Transferring Knowledge for Reinforcement Learning in Contact-Rich Manipulation
Quantao Yang, Johannes A. Stork, and Todor Stoyanov

TL;DR
This paper introduces a method for transferring knowledge in reinforcement learning for contact-rich manipulation tasks by leveraging multiple skill priors, improving generalization to new similar tasks.
Contribution
It proposes a novel approach to learn and compose skill priors from demonstrated trajectories to enhance transferability in reinforcement learning for manufacturing tasks.
Findings
Better generalization to unseen tasks in peg-in-hole insertion experiments
Effective composition of skill priors improves learning efficiency
Demonstrated success in contact-rich manipulation scenarios
Abstract
In manufacturing, assembly tasks have been a challenge for learning algorithms due to variant dynamics of different environments. Reinforcement learning (RL) is a promising framework to automatically learn these tasks, yet it is still not easy to apply a learned policy or skill, that is the ability of solving a task, to a similar environment even if the deployment conditions are only slightly different.

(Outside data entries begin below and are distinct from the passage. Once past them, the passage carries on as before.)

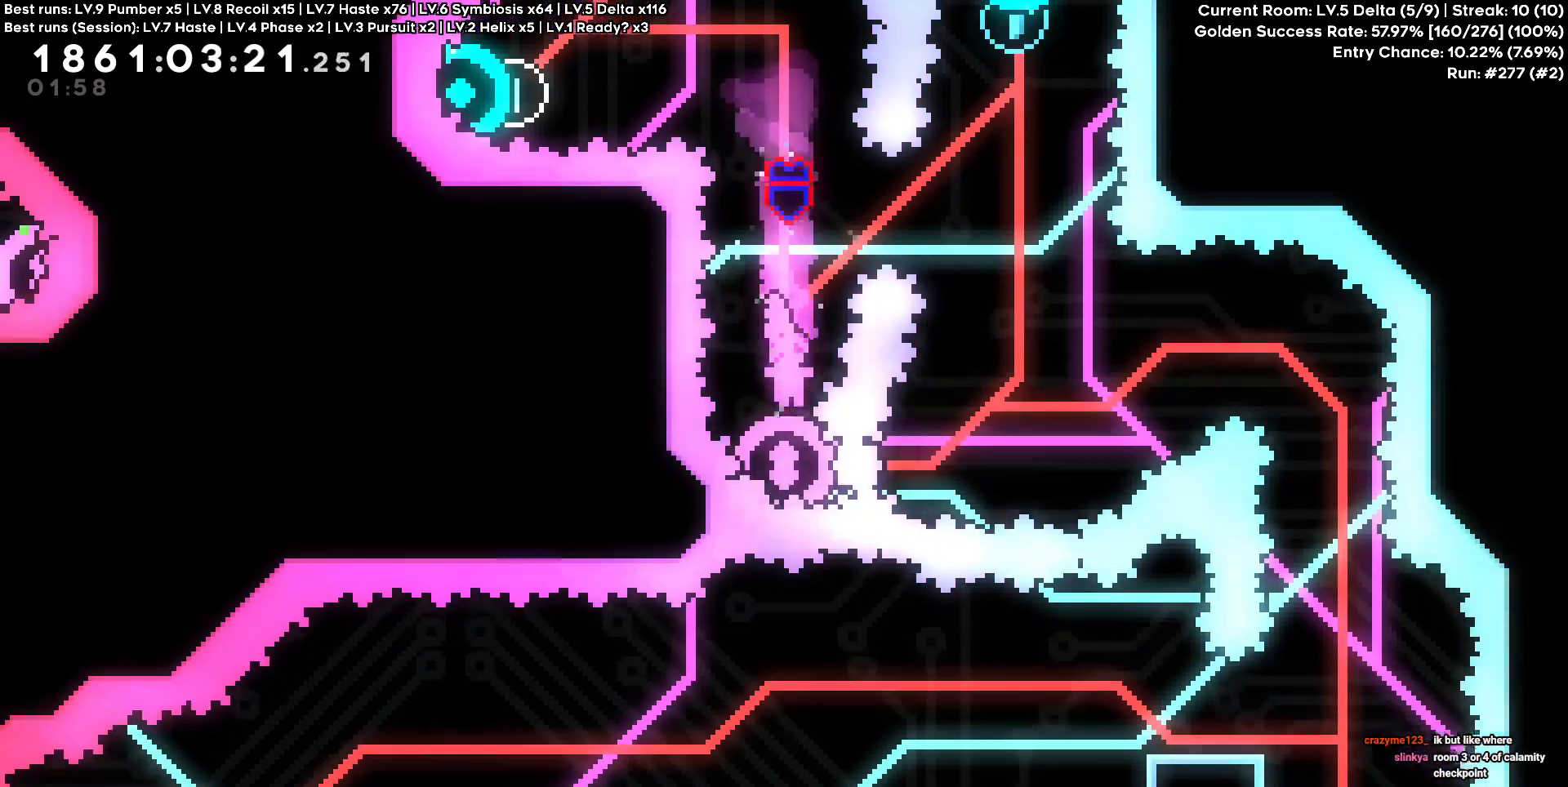
{"keys": [], "events": []}
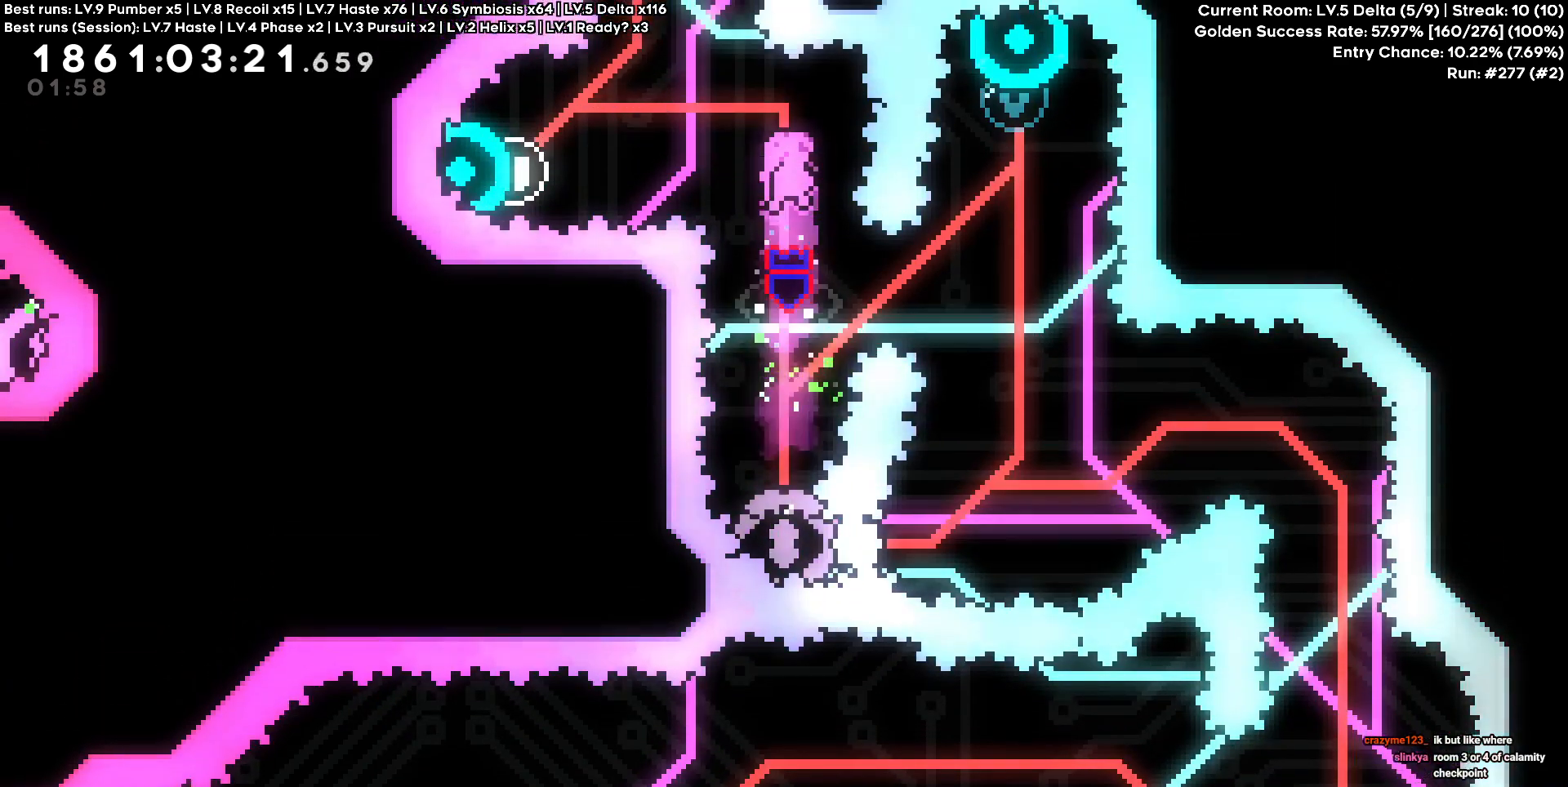
{"keys": []}
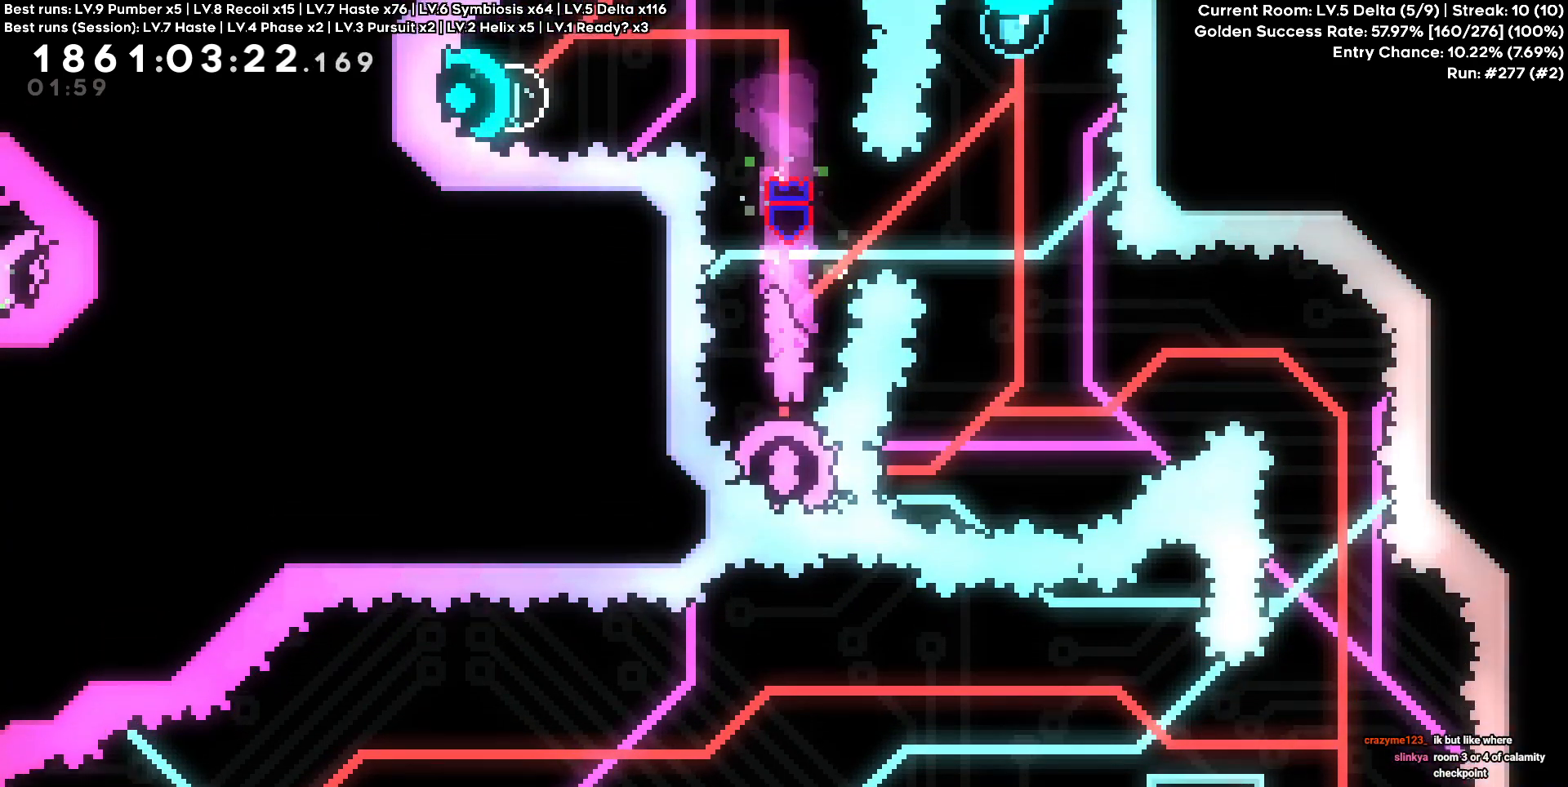
{"keys": [], "events": []}
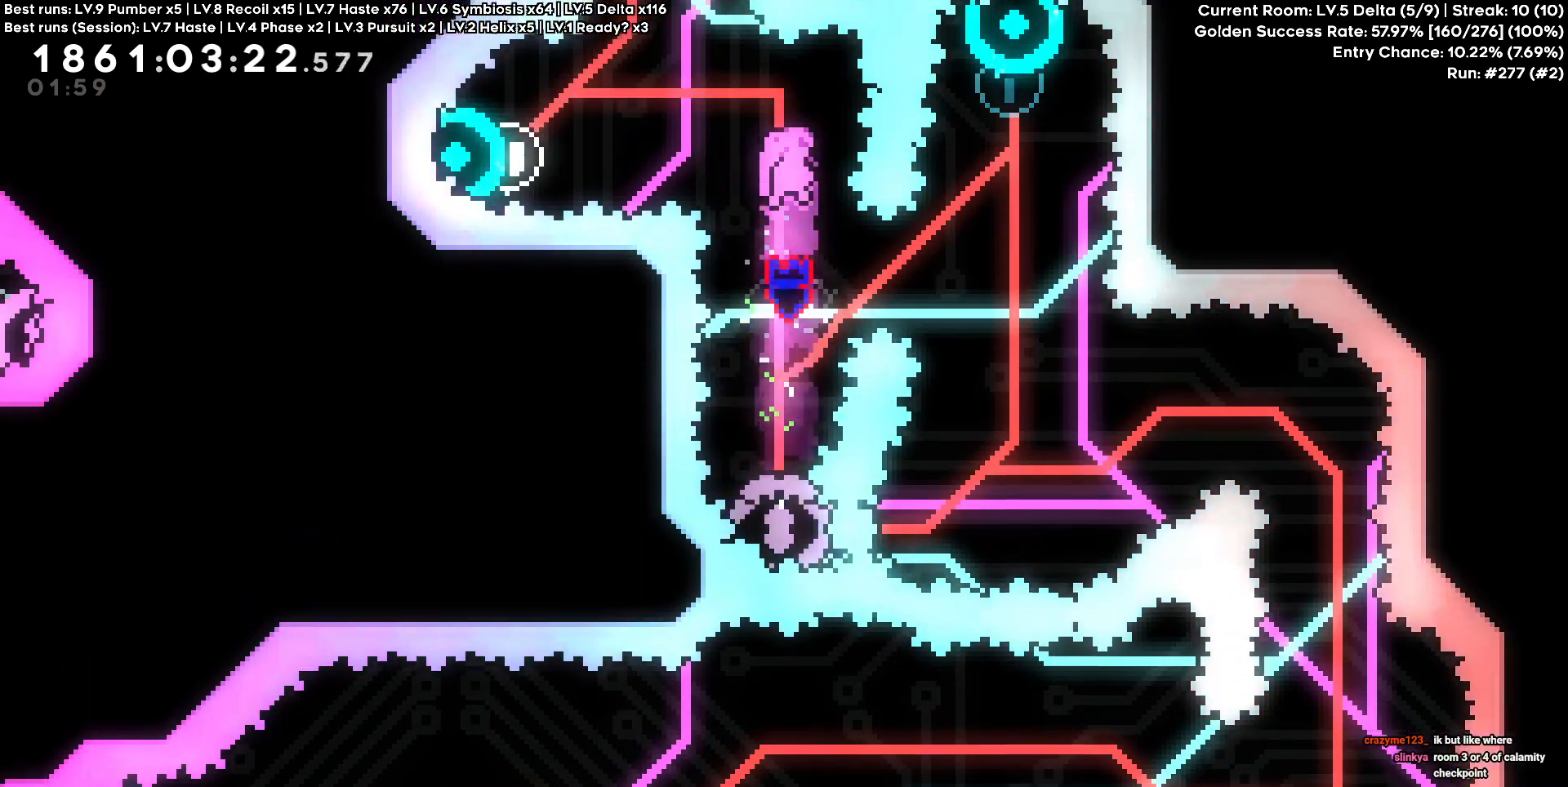
{"keys": [], "events": []}
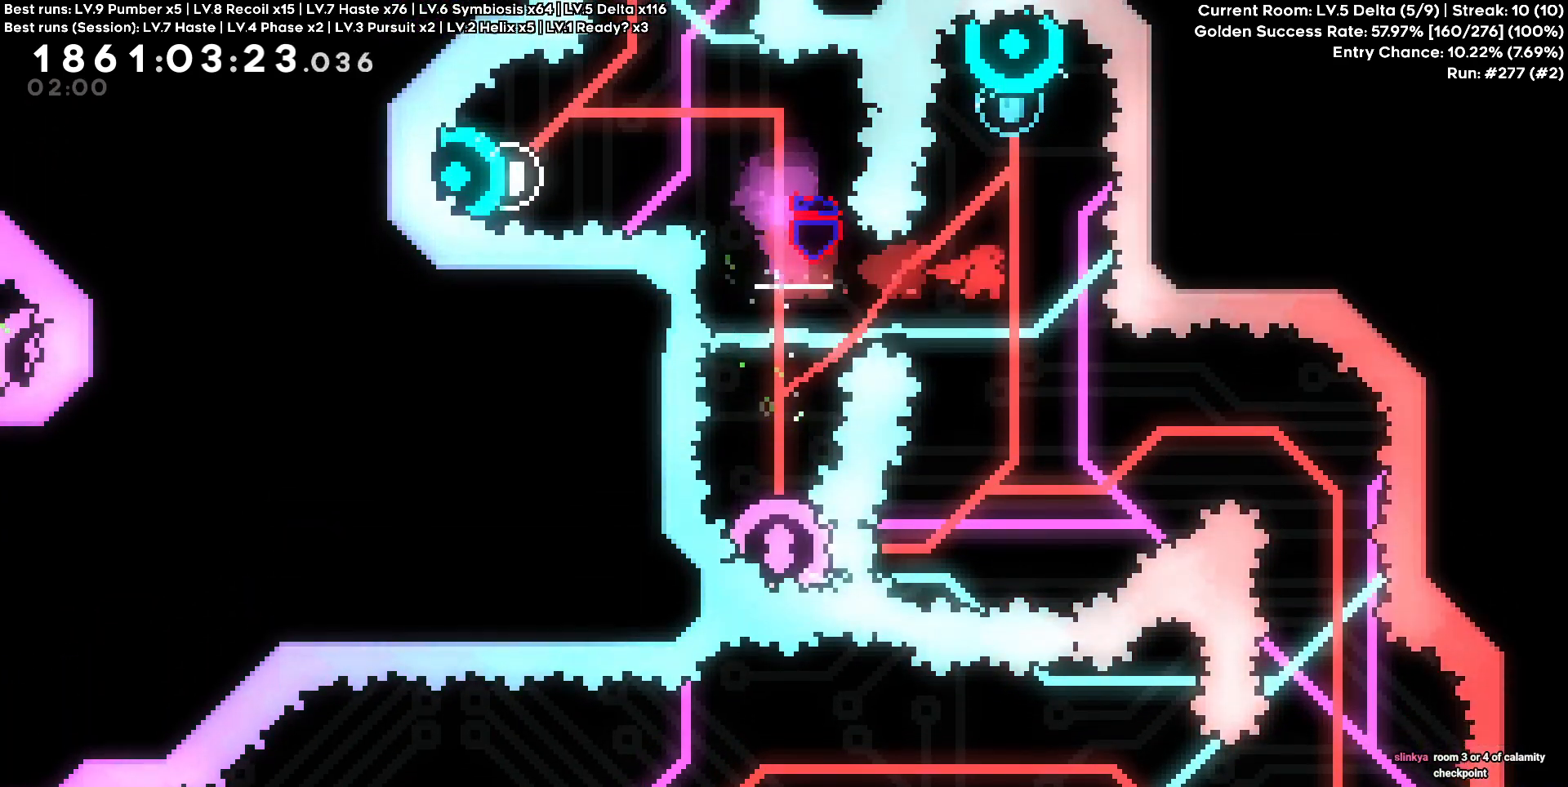
{"keys": []}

In this paper, we address the challenge of transferring knowledge within a family of similar tasks by leveraging multiple skill priors. We propose to learn prior distribution over the specific skill required to accomplish each task and compose the family of skill priors to guide learning the policy for a new task by comparing the similarity between the target task and the prior ones. Our method learns a latent action space representing the skill embedding from demonstrated trajectories…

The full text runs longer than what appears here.